2010年10月25日星期一

Daimler AG Chief Executive Dieter Zetsche disclosed a relatively measured outlook

Mr. Zetsche told an industry conference in Shanghai over the weekend that demand for all-electric cars and plug-in hybrids is most likely to total only about 1% to 5% of total vehicle demand globally by 2020.

It is a 'slow transition,' Mr. Zetsche told the forum at China Europe International Business School in Shanghai Saturday, citing the high cost and limited range of electric cars as factors hindering a more rapid spread of the technology.

Still, Mr. Zetsche said, the German auto maker plans 'to invest heavily' in the alternative-propulsion technology to prepare for the expected era when electric cars become a primary mode of transportation, especially in crowded cities.

Mr. Zetsche's outlook was relatively more pessimistic than that of early electric-car adapters such as Nissan Motor Co. of Japan. Nissan's CEO, Carlos Ghosn, has said demand for electric vehicles, such as its Leaf electric car, could amount to as much as 10% of global demand for cars and other light vehicles by 2020. Nissan plans to expand global production of the Leaf to as many as 500,000 vehicles a year by 2012.

Nontheless, Daimler's measured view is one shared by others who spoke at the Shanghai conference.

Franco Amadei, chairman of the China unit of Italy-based Fiat SpA, said electric cars aren't hype, and that it is only 'a question of time' before they become a popular mode of transportation.

But he added that internal-combustion engines are still likely to dominate the industry for the next 20 to 30 years, and he stressed the importance of improving gasoline engines' efficiency and making them smaller and more powerful.

Cost is especially a 'big challenge' facing the future of electric cars, said Carl-Peter Forster, CEO of Tata Motors Ltd. of India.

Daimler's Mr. Zetsche said, however, that even though demand for electric cars is likely to remain small, the German company is making a series of bets on the vehicles, most notably its decision this year to tie up with Chinese battery and auto maker BYD Co. That joint venture, Mr. Zetsche said, is progressing 'according to plan.' BYD and Daimler, which owns the Mercedes-Benz marque, are expected to invest 600 million yuan ($90 million) in the equally owned partnership.

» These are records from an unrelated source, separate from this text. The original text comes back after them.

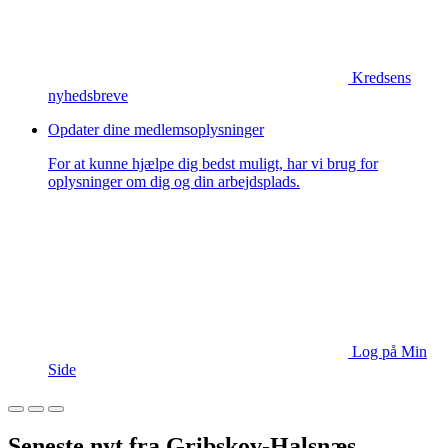
Kredsens
nyhedsbreve
Opdater dine medlemsoplysninger
For at kunne hjælpe dig bedst muligt, har vi brug for
oplysninger om dig og din arbejdsplads.
Log på Min
Side
Seneste nyt fra Gribskov-Halsnæs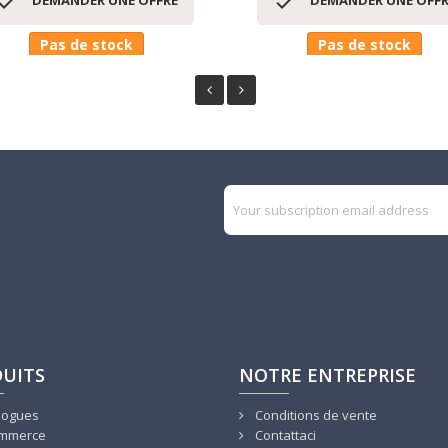


DEMANDER UNE OFFRE
DEMANDER UNE OFFR
Pas de stock
Pas de stock
UITS
NOTRE ENTREPRISE
logues
Conditions de vente
mmerce
Contattaci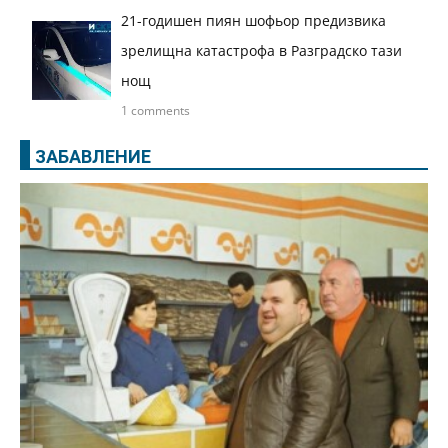
21-годишен пиян шофьор предизвика
зрелищна катастрофа в Разградско тази
нощ
1 comments
ЗАБАВЛЕНИЕ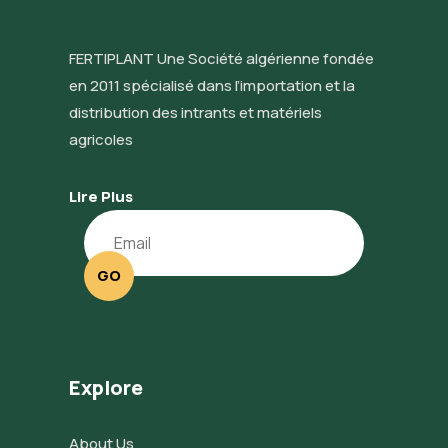
FERTIPLANT Une Société algérienne fondée
en 2011 spécialisé dans l’importation et la
distribution des intrants et matériels
agricoles
Lire Plus
GO
Explore
About Us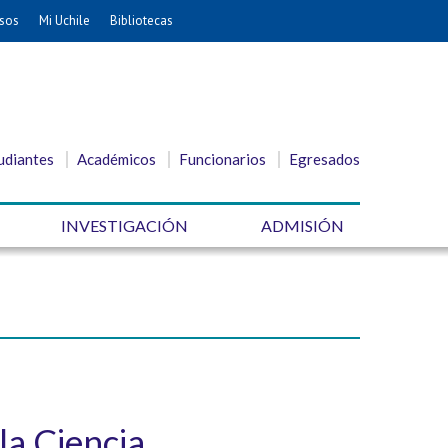
sos
Mi Uchile
Bibliotecas
udiantes
Académicos
Funcionarios
Egresados
INVESTIGACIÓN
ADMISIÓN
a Ciencia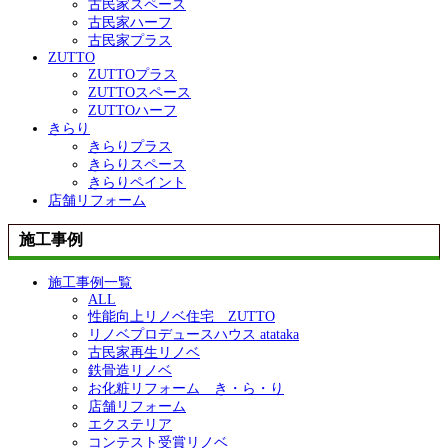
古民家スペース
古民家ハーフ
古民家プラス
ZUTTO
ZUTTOプラス
ZUTTOスペース
ZUTTOハーフ
きらり
きらりプラス
きらりスペース
きらりペイント
店舗リフォーム
施工事例
施工事例一覧
ALL
性能向上リノベ住宅 ZUTTO
リノベプロデュースハウス atataka
古民家再生リノベ
鉄骨造リノベ
お化粧リフォーム き・ら・り
店舗リフォーム
エクステリア
コンテスト受賞リノベ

The German auto maker's first project to develop an all-electric-battery car for the Chinese market -- part of a broader effort to develop a joint electric-car brand for the Chinese market -- is nearing so-called styling freeze, which refers to a stage in the car-development process where engineering and styling specifications are set firmly. Normally it takes about two years for an experienced global auto maker to complete the development process and launch the vehicle after the styling freeze.

Meanwhile, Tata's Mr. Forster said at the Shanghai forum that Jaguar Land Rover, a unit of the Indian vehicle maker, is in talks with a Chinese auto maker to establish a manufacturing and sales joint venture in China to boost the two-brand company's small presence in the country's fast-growing auto market, the world's biggest since last year.

The Tata executive said Jaguar Land Rover wants to find a partner in China 'as soon as possible' to manufacture and market vehicles here. He said the company is in 'good discussions' with a Chinese auto maker, but declined to name the potential partner.

Tata believes the Jaguar and Land Rover brands, which the company purchased from U.S.-based Ford Motor Co., have 'tremendous potential' around the world, he said. But 'let's be honest, they have been somewhat undermanaged' for some time, even though the brands are attractive, he said.

'We're not as strong as we should be [in many markets], most notably in China,' Mr. Forster added.

China's auto market, which expanded about 50% last year to overtake the U.S. as the world's biggest auto market, is likely to continue to grow in the medium term, albeit more slowly. Kevin Wale, head of operations in China for U.S.-based General Motors Co., said last week that China's domestic auto market could reach sales of more than 17 million vehicles this year and 19 million next year.

The sales forecasts that Mr. Wale offered Thursday in Shanghai are up sharply from the 13.7 million vehicles that auto makers sold in China last year. With China's booming economy raising personal incomes, the country's auto market will likely continue to offer a 'tremendous upside potential,' Mr. Wale told a group of reporters on Thursday evening.

He predicted that China is likely to retain its status as the world's largest auto market for the foreseeable future.

Mr. Zetsche said at the conference that automobile sales in China might reach 20 million to 30 million vehicles by 2020.

Meanwhile, the president of China's state-owned Changan Automobile Co. told the auto forum on Saturday that China's highly fragmented auto industry needs to be consolidated. The executive, Zhang Baolin, said about 160 auto makers produce cars in China.